Latour, croit-on, apprit le décès de d’Aulnay en France, où il n’était pas plus inquiété qu’au Canada. Les affaires politiques du royaume avaient subi bien des changements depuis quelques années. L’ancien commandant du cap Sable se fit pourvoir d’une commission royale, (25 février 1651) assembla un certain nombre de coureurs d’aventures, à la tête desquels se plaça un gentilhomme normand appelé Philippe Mius d’Entremont. Tous ensemble, ils débarquèrent en Acadie (1651) pleins d’audace et presque menaçants. La rentrée en scène d’un personnage comme Latour n’était pas une mince affaire, aussi obtint-il de madame d’Aulnay, tant par des paroles que par intimidation, ainsi que s’exprime M. Rameau, la possession du fort Jemsek, plus le gouvernement de l’Acadie, car on le regardait comme le délégué du roi. D’Entremont eut le fief du cap Sable, et il s’y installa avec sa femme, Madeleine Élie.
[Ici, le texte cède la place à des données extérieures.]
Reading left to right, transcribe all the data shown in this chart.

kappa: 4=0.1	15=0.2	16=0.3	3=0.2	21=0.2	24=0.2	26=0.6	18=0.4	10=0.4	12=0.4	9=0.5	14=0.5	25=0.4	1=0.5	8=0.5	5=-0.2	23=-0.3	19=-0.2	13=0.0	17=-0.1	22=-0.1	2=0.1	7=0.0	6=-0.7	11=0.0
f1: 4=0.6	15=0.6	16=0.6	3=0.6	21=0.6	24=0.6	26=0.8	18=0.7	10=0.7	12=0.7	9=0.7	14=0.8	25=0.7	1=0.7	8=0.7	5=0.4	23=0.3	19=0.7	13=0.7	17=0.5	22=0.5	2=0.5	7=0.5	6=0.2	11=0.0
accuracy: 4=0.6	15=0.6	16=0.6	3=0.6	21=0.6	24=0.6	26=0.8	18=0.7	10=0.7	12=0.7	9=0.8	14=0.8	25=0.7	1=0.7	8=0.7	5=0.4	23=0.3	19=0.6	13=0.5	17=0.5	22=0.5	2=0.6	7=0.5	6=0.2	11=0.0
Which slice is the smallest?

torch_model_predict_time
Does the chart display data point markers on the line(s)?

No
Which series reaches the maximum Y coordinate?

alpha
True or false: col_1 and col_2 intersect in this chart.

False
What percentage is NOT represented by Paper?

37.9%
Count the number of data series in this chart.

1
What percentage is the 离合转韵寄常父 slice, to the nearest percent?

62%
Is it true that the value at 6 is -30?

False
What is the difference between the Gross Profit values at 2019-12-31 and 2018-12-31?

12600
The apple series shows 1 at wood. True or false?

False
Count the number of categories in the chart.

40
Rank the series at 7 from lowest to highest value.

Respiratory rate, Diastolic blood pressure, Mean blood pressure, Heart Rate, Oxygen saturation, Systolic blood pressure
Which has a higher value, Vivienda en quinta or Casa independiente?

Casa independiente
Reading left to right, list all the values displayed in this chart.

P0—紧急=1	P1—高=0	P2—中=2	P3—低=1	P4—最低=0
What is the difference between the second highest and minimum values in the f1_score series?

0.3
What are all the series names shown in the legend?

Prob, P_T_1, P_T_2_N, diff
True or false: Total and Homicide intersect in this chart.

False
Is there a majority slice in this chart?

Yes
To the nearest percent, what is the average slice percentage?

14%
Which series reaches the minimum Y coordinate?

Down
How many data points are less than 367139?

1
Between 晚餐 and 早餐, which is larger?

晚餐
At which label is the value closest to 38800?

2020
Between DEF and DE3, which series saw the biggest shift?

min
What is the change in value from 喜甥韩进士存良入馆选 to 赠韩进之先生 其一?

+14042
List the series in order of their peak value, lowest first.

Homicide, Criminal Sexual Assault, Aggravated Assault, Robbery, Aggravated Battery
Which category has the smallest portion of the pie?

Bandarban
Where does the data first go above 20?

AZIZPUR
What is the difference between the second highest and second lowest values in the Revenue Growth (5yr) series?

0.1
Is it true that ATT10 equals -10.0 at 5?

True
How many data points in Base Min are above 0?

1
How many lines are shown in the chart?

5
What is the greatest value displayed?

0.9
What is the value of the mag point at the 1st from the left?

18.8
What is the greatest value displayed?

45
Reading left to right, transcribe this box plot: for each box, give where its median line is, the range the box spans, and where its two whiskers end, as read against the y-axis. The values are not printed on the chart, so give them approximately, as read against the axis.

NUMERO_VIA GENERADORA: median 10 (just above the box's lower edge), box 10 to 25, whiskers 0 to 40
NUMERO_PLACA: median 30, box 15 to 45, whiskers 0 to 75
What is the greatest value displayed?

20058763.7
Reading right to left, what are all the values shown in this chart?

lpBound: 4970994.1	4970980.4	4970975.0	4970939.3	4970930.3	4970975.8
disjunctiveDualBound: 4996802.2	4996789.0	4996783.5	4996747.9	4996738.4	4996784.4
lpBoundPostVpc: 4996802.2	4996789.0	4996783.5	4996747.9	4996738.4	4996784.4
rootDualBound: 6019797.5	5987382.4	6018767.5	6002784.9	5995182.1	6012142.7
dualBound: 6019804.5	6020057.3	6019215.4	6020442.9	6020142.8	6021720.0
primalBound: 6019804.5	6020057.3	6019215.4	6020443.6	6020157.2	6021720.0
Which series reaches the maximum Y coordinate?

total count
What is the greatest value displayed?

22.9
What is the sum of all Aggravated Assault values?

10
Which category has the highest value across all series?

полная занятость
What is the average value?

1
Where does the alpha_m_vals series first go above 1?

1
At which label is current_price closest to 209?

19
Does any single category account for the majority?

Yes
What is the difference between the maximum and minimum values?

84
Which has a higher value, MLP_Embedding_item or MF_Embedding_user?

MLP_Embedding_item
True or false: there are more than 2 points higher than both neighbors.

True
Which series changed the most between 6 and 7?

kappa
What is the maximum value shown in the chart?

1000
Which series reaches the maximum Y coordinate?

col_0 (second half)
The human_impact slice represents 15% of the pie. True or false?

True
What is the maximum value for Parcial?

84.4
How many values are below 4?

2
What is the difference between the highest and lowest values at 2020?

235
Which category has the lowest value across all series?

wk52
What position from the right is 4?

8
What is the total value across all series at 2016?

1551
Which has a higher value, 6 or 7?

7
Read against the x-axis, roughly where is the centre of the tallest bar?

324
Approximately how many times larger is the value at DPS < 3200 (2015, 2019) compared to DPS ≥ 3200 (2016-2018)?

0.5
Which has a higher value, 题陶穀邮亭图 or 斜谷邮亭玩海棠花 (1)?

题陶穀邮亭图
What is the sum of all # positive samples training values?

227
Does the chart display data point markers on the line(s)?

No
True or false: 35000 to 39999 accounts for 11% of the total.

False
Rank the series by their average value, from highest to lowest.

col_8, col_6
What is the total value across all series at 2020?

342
Bientôt des difficultés s’élevèrent au sujet des limites territoriales et des privilèges de traite, mais les coups de théâtre étaient choses ordinaires dans l’existence de Latour : il demanda la main de madame d’Aulnay : elle accepta. Le mariage eut lieu le 24 février 1653. Tous deux partirent pour Jemsek. Les enfants[1] mineurs de Latour héritaient, du cap Sable, ainsi que des biens[2] de leur père dans la vieille France.

Denys dans son gouvernement du golfe et des îles, restait libre. Il était ami de Latour. Madame d’Aulnay ne l’avait pas trop ménagé. Le Journal des Jésuites nous fait savoir, à la date du 29 juin 1651, que nouvelle était parvenue à Québec « de la prise de notre frégate à Gaspé par une barque de madame Daunay. » Traiteurs contre traiteurs, c’est l’histoire de tous les temps. Madame d’Aulnay ne tolérait pas plus les jésuites que les autres. Le 12 octobre, ce Journal ajoute : arriva la frégate envoyée par le lieutenant de l’Acadie, laquelle avait été prise sur nous le printemps par les gens de madame Daunay. Messieurs Denys qui avaient été pris prisonniers par madame d’Aulnay, furent aussi renvoyés avec la même frégate. Dans cette restitution on reconnaît la main de Latour. « Le 4 mai 1652, la frégate part pour Tadoussac, M. Denis pour aller trouver M. de la Tour, afin de se rétablir vers Miscou. » Enfin, le 13 janvier 1654, le roi accorda à Nicolas Denys des provisions de gouverneur se lisant comme suit :

« Étant bien informé et assuré de la louable et recommandable affection, peine et diligence que le sieur Nicolas Denys, écuyer, qui était ci-devant institué et établi par la compagnie de la Nouvelle-France, gouverneur en toute l’étendue de la grande baie Saint-Laurent et îles adjacentes, à commencer depuis le Cap-de-Canseau jusqu’au Cap-des-Rosiers, en la Nouvelle-France ; et lequel, depuis neuf ou dix ans en-ça, a apporté et utilement employé tous ses soins, tant à la conversion des sauvages du dit pays, à la foi et religion chrétienne, qu’à l’établissement de notre autorité, en toute l’étendue du dit pays, ayant construit deux forts, et contribué de son possible à l’entretien de plusieurs ecclésiastiques religieux, pour l’instruction des enfants des dits sauvages, et travaillé au défrichement des

  1. Le contrat, porte : « enfants mineurs du premier mariage », ce que nous entendons par l’alliance faite, en 1640, avec Marie Jacquelin. Car le véritable premier mariage de Latour parait avoir eu lieu avec une sauvagesse.
  2. Claude de Latour, père de Charles, paraît être mort vers 1636.